Ele saltava a vedação e ia jogar à bola
Obviamente que a casa de infância de Franz Beckenbauer só podia ter vista para um campo de futebol. Onde joga agora o SpVgg 1906 Haidhausen, jogava em tempos o SC München von 1906, entretanto já extinto. Foi ali, mesmo à porta de casa, que Becks deu os primeiros chutos. Mesmo que isso fosse de forma quase clandestina. “A mãe dele já contou algumas histórias. Ele saltava a vedação, que era mais baixa do que agora, e entrava lá para dentro para jogar”.
E correu bem. Franz Beckenbauer é considerado — podemos dizer quase unanimemente — o melhor defesa da história. Um homem revolucionário, que acrescentou mais uma posição, a de líbero, o homem que jogava atrás dos centrais. Foi o melhor de sempre nesta posição. Dizia: “pensei que se jogasse atrás dos defesas, teria a vantagem de atacar pelos dois lados”.
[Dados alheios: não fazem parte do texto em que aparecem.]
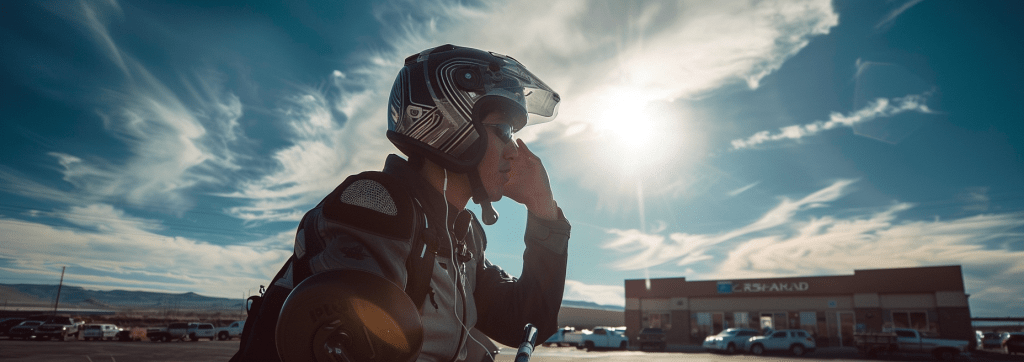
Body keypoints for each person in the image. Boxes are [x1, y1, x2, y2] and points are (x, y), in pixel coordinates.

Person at [234, 44, 570, 362]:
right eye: (504, 131)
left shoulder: (463, 238)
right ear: (450, 123)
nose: (515, 150)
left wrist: (543, 209)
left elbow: (528, 320)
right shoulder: (375, 206)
No Haidhausen, a figura de Beckenbauer não está presente. Entrámos no campo e não há fotos, não há referências. O clube também já não é o mesmo. Mas há muitas crianças a jogar, a participar num torneio. Um pai, Theo, não sabia que Beckenbauer ali tinha jogado, mas ficou de sorriso na cara quando lhe contámos. Mas há um outro pai que sabe e que tem o maior sorriso de todos: Raphael. “O meu filho só tem dois anos e dorme no quarto que era dele. Ainda não sabe quem é, mas espero que quando for mais crescido possa herdar o talento do Beckenbauer. Quem sabe!”.
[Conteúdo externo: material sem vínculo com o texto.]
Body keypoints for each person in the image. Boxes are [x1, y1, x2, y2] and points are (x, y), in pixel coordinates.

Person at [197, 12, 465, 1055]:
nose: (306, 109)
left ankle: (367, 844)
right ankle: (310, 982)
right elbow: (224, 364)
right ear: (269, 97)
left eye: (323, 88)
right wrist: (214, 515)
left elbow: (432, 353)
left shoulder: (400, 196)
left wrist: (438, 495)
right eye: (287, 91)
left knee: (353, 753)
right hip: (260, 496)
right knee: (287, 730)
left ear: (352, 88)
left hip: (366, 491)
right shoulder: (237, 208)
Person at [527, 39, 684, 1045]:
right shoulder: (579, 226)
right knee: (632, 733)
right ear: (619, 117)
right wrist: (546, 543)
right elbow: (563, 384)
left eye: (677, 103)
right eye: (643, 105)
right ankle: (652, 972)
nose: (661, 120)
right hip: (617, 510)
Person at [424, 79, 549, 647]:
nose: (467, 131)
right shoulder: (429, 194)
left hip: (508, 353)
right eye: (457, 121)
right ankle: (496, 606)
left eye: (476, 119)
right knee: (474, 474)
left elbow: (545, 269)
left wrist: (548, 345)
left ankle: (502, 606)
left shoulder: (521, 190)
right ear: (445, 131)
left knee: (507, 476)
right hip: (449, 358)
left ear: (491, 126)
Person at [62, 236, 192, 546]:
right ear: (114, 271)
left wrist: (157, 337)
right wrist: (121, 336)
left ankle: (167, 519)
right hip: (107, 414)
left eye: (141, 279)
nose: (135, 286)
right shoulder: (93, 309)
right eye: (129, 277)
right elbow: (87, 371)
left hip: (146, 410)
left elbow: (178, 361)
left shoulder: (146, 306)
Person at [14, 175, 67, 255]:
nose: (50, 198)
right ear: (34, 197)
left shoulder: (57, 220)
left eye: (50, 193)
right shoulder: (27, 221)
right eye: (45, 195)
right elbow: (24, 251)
Euro2024: Homenagem ao ‘kaiser’ Franz Beckenbauer na cerimónia de abertura
Esta sexta, o imperador, o Kaiser, foi homenageado na cerimónia de abertura do Euro 2024. Uma homenagem simples, mas bonita e que mostra que a Alemanha não se esquece dele. Pode não ter nome de rua, pode não ter placa no prédio, nem foto no campo. Mas no apartamento dos Koppmann, Franz nunca será esquecido.